Algunas ciudades, a pesar de presentarse bellas y luminosas, resultan poco atractivas, como las personas que lucen un gran físico pero cualquier mirada las atraviesa sin mayor esfuerzo porque parece imposible ignorar una sensación de oquedad que desprende su interior. Sin embargo, otras localidades, bajo una apariencia zafia, sucia, poco ordenada y sin encantos aparentes, seducen más de lo que en principio merecerían.
Yangón, una urbe que durante la etapa colonial británica de la actual Myanmar se llamó Rangún, pertenece a la segunda categoría.

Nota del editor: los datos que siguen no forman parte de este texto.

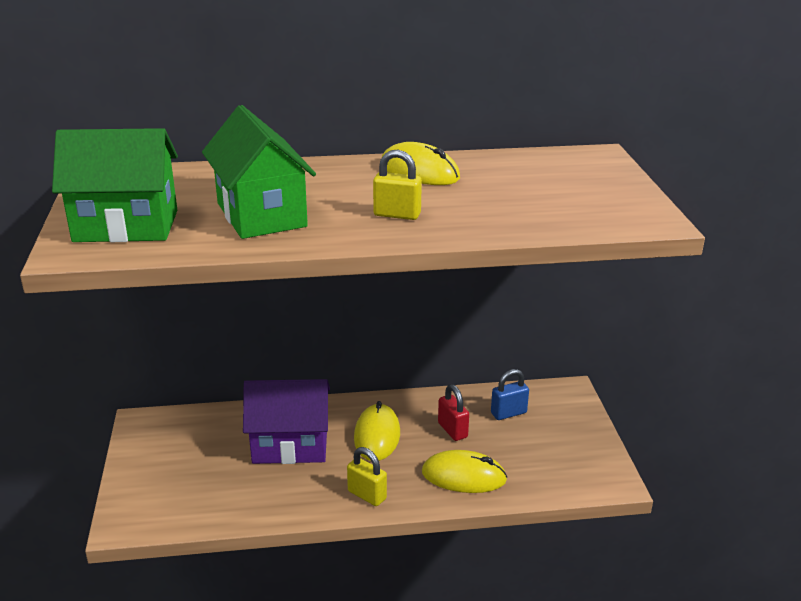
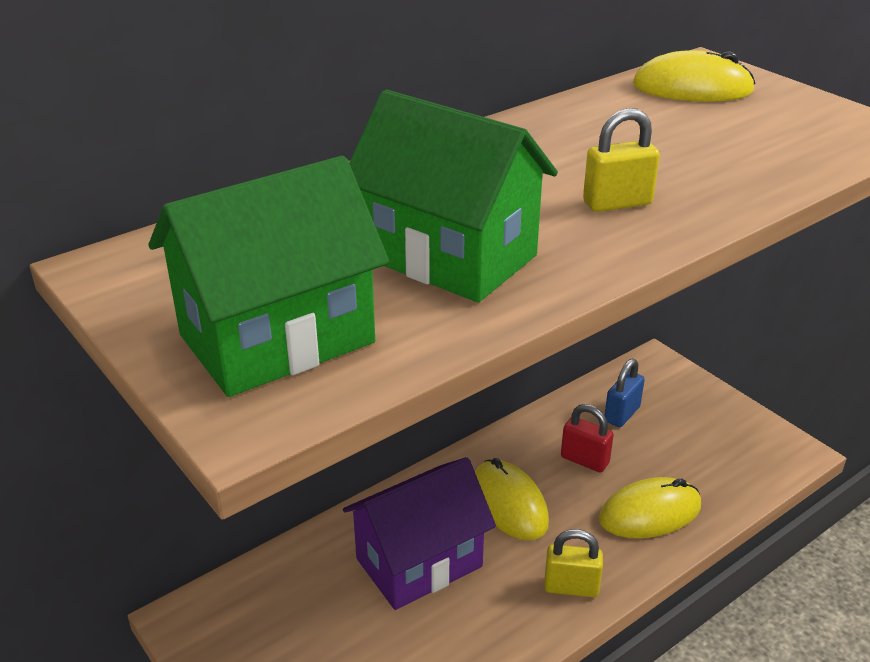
camera: 30 degrees left, 5 degrees up
(419, 171) = (551, 136): yellow mouse -> yellow mouse (692, 88)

Fue el puerto de llegada de los buques británicos que atravesaban el canal de Suez, hacían escala en Sri Lanka y arribaban en la antigua Birmania. Punto de partida de juergas, noches en burdeles y todos los desmanes que el imperio británico perpetró en su fracción del sudeste asiático. Eso sí, tampoco sería justo negar el cierto beneficio colateral que supuso el saqueo y expolio que todos los imperios cometen. Hoy en día se admiran los restos del imperio romano en España. Quizá dentro de muchos años, el tiempo haga olvidar la sumisión sufrida en Myanmar y quede en la memoria el armazón burocrático y vías férreas que recorren todo el país, entre otras infraestructuras. Si es que logran sobrevivir tanto, porque después de menos de cien años, el estado de conservación es lamentable.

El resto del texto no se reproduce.